Como você agiria? O que sentiria? O que pensaria? Com que zelo você procuraria realizar suas atividades? Como você veria a importância daquilo que faz?
Esse pequeno exercício pode te dar uma noção exata de como você deve se sentir perante o cumprimento da Torah. Porque nenhuma dessas coisas que acima foi descrita, seja a arca, o Beit HaMikdash, ou mesmo a coroa real davídica, é maior do que a Torah.
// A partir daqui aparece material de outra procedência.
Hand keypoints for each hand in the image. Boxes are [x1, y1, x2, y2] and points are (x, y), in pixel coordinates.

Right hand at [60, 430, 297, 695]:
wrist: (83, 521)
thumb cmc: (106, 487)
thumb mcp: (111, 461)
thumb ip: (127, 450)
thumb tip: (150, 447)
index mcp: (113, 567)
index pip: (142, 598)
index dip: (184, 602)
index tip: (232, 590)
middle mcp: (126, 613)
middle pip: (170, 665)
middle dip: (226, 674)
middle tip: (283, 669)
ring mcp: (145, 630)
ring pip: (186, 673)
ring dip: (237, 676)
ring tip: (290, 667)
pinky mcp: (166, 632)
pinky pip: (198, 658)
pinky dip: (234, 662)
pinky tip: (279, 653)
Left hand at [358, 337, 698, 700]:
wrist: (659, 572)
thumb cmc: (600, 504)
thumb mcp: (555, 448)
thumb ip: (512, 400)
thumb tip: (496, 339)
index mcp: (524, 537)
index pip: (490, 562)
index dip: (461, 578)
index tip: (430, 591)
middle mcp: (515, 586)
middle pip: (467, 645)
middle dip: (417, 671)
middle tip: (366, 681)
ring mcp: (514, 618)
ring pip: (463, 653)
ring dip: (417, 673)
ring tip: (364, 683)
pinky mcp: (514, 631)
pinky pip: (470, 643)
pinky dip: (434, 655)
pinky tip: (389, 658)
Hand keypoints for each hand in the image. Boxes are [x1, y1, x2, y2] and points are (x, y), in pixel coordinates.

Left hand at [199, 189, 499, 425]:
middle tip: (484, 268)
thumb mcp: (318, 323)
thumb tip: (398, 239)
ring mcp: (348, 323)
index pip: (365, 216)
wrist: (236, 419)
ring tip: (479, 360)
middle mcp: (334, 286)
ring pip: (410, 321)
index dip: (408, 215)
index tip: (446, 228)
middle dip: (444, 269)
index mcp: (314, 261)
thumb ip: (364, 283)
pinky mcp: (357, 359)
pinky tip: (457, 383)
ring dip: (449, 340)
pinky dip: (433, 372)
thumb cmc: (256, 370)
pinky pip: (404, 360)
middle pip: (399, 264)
E a Torah foi confiada a você. Compreender que a você foi dada a maior revelação do universo, e que de você é esperado que cumpra o papel mais importante que existe no mundo, enfim, ter essa sensação quase hipnótica de se estar diante de uma revelação da grandeza de YHWH, é justamente aquilo que assegura que a nossa observância da Torah será adequada à importância que ela possui.
Seremos recompensados por isso? É claro que sim. Porém, até a recompensa se apequena em pouca importância comparada com a perspectiva que aparece adiante de nós, quando cumprimos a Torah em temor.